#### What you have to do
Reproduce the records below exactly, leaving their images out.

[Before and after room images]
__________________________________________________
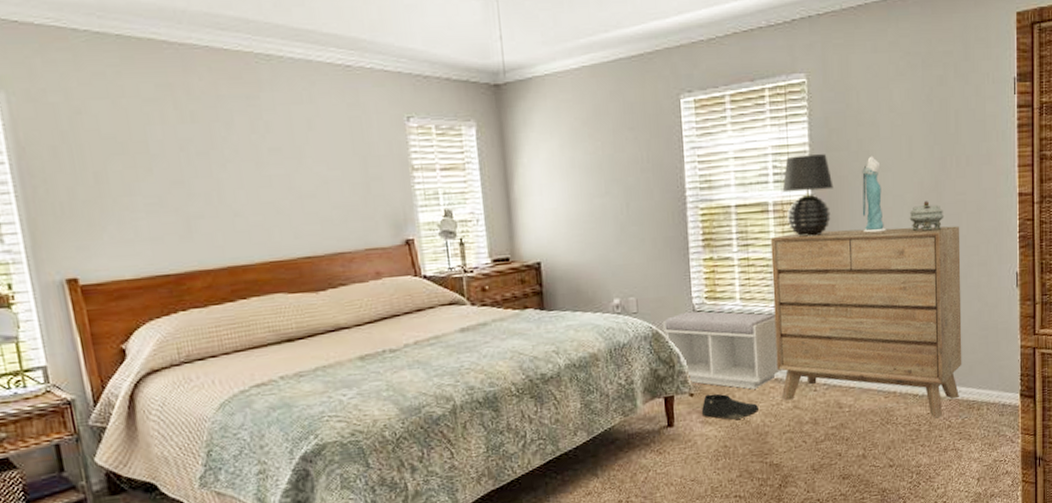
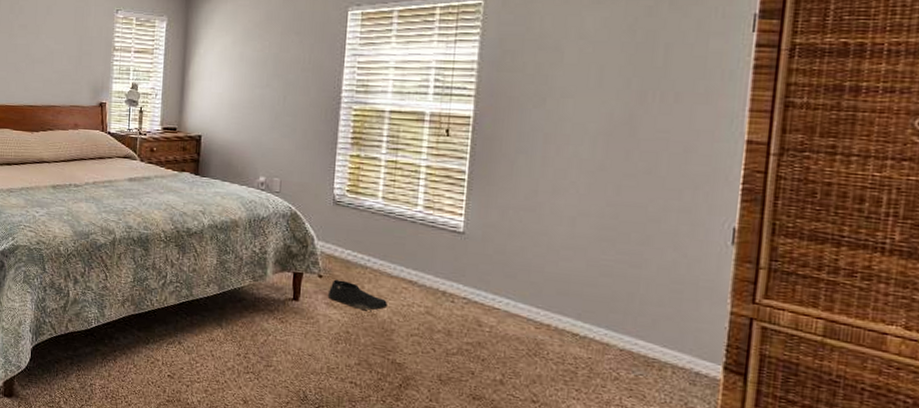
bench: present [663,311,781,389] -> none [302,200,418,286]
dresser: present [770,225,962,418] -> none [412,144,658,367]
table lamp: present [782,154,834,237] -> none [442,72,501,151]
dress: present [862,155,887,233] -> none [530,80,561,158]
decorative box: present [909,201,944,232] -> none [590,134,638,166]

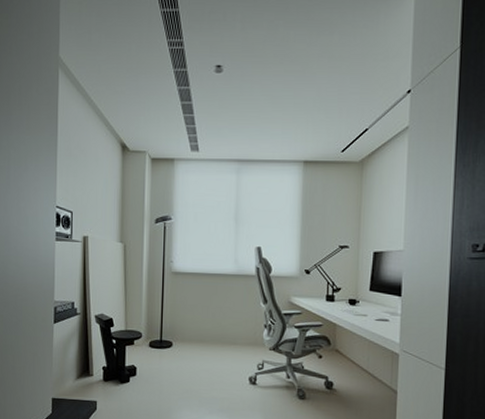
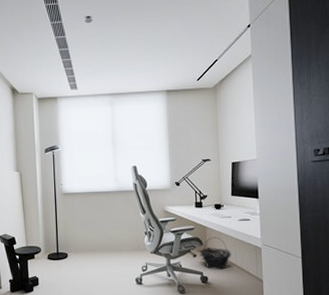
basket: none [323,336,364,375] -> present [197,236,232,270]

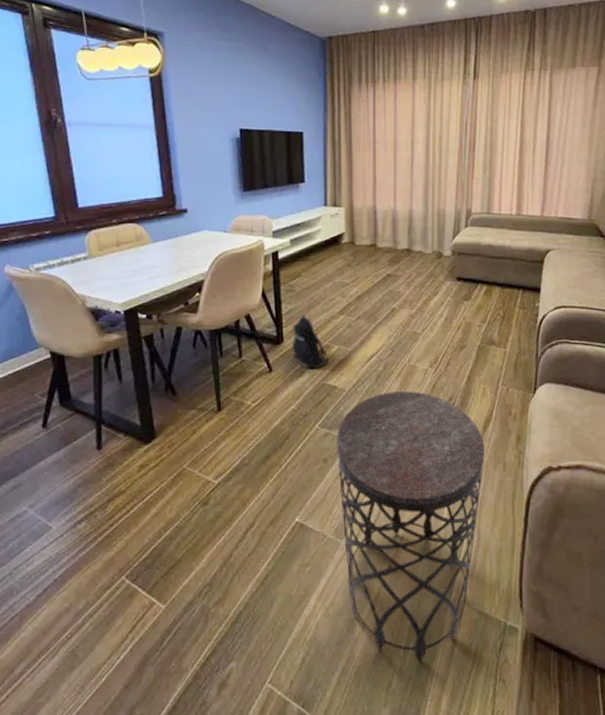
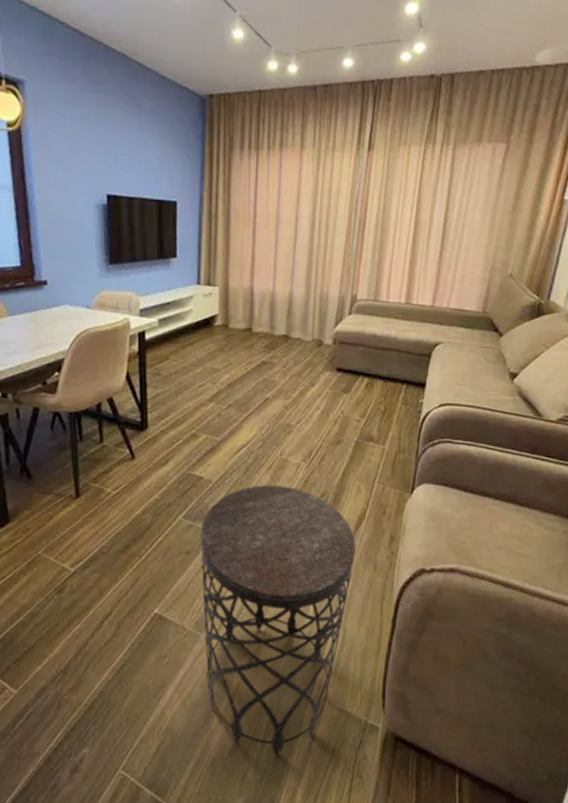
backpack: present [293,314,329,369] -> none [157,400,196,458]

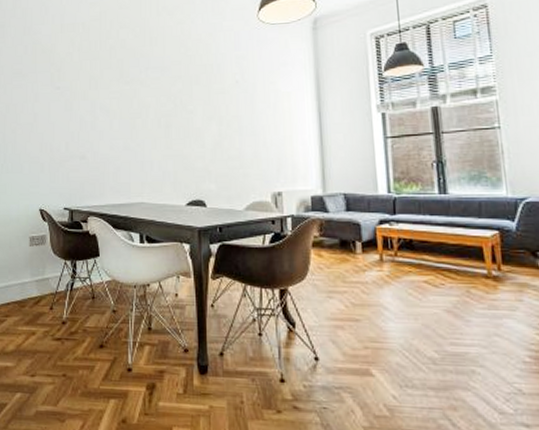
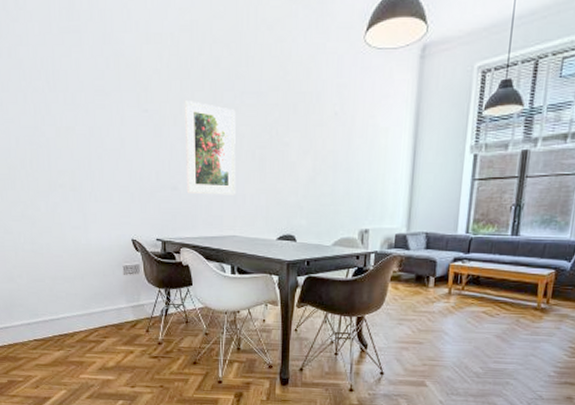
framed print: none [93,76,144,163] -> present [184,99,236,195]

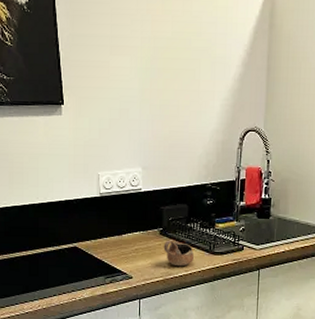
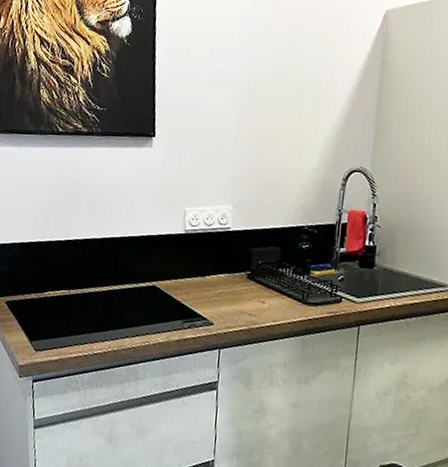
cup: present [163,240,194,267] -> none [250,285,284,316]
__________________________________________________
#### Answer section
bench: present [663,311,781,389] -> none [302,200,418,286]
dresser: present [770,225,962,418] -> none [412,144,658,367]
table lamp: present [782,154,834,237] -> none [442,72,501,151]
dress: present [862,155,887,233] -> none [530,80,561,158]
decorative box: present [909,201,944,232] -> none [590,134,638,166]

basket: none [323,336,364,375] -> present [197,236,232,270]

backpack: present [293,314,329,369] -> none [157,400,196,458]

framed print: none [93,76,144,163] -> present [184,99,236,195]

cup: present [163,240,194,267] -> none [250,285,284,316]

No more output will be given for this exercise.